MATERIAL FOR THIS EXERCISE below:

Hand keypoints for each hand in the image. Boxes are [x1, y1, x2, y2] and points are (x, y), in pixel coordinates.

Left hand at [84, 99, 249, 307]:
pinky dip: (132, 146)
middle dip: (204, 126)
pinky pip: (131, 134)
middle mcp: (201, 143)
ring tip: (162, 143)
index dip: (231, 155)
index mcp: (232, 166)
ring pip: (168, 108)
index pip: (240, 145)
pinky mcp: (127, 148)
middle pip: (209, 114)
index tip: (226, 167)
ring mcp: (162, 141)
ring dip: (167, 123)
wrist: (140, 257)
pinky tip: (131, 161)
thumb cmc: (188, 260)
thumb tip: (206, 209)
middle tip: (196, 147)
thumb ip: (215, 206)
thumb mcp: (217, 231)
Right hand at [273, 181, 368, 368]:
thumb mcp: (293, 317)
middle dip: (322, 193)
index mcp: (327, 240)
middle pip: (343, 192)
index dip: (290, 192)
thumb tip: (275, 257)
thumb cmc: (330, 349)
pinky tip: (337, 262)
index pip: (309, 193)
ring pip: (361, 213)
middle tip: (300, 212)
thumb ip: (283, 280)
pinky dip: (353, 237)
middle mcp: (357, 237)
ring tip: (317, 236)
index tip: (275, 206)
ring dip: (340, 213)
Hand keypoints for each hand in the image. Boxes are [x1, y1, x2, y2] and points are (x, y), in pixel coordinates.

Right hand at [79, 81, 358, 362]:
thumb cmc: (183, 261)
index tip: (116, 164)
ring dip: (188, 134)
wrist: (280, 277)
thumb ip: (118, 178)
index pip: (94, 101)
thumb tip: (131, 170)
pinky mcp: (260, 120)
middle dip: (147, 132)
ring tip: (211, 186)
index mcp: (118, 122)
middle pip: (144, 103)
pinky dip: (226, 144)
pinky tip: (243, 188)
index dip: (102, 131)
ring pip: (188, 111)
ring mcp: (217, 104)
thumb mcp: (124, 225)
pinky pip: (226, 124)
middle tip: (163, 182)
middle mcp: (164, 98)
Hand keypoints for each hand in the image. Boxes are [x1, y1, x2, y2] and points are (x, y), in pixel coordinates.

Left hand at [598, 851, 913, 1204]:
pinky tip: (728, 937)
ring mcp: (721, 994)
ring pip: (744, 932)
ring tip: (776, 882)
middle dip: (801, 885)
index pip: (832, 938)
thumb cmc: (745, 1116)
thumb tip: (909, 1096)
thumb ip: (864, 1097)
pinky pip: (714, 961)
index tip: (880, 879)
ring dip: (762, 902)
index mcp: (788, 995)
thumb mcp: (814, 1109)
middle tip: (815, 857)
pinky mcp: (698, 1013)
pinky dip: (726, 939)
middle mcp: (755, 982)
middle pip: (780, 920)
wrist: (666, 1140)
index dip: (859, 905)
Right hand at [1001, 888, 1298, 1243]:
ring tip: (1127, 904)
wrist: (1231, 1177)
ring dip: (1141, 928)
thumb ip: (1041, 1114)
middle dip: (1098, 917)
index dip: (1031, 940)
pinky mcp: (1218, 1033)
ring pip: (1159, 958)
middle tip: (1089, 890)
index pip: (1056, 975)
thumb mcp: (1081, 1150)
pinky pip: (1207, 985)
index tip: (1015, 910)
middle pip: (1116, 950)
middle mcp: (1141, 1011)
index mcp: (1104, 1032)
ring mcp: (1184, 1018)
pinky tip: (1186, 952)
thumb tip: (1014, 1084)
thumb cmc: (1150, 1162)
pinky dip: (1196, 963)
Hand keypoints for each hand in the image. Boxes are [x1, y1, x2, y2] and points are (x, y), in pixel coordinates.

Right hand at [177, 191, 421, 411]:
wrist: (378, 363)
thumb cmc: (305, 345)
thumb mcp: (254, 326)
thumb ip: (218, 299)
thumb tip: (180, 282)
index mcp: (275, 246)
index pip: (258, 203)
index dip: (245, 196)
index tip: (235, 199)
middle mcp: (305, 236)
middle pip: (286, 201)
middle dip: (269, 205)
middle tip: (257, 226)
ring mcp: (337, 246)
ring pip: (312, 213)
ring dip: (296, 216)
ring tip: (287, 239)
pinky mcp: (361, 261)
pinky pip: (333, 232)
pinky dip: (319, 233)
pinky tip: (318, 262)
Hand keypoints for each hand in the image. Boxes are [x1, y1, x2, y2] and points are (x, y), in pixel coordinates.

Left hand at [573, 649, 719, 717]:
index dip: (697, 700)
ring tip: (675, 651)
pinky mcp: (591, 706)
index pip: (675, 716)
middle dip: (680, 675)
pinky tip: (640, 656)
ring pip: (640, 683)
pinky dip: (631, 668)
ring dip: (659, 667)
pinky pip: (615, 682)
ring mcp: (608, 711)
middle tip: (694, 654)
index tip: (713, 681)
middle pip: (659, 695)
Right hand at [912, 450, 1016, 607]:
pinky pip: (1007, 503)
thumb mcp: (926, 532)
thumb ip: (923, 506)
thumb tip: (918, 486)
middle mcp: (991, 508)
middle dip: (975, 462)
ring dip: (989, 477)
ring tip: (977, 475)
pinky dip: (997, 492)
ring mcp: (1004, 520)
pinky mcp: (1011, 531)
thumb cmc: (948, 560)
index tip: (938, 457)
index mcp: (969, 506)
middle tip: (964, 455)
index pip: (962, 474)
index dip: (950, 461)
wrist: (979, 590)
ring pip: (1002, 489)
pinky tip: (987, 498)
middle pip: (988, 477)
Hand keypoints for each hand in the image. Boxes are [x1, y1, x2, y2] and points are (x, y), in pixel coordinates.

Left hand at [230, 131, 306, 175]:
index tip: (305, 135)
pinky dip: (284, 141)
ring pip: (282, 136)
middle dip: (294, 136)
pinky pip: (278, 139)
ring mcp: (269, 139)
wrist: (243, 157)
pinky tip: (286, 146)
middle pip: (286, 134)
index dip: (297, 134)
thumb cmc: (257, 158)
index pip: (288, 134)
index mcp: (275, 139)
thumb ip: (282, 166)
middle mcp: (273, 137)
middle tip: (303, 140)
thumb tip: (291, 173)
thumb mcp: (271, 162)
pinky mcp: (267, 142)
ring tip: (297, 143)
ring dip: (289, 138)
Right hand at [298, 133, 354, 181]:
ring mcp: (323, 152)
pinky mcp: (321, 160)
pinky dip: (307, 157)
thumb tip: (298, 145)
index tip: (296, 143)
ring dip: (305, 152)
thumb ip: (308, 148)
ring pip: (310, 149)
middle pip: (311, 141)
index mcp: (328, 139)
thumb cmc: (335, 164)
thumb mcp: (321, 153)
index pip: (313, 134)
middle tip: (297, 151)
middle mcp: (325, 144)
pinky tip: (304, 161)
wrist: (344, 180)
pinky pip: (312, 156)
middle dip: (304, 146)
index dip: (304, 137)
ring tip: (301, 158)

End of MATERIAL FOR THIS EXERCISE.

WHAT IS BEING ASKED
The answer must be every line from the records above that contains the word "Left", copied out.

SOLUTION TO THIS EXERCISE
Left hand at [84, 99, 249, 307]:
Left hand at [598, 851, 913, 1204]:
Left hand at [573, 649, 719, 717]:
Left hand at [230, 131, 306, 175]:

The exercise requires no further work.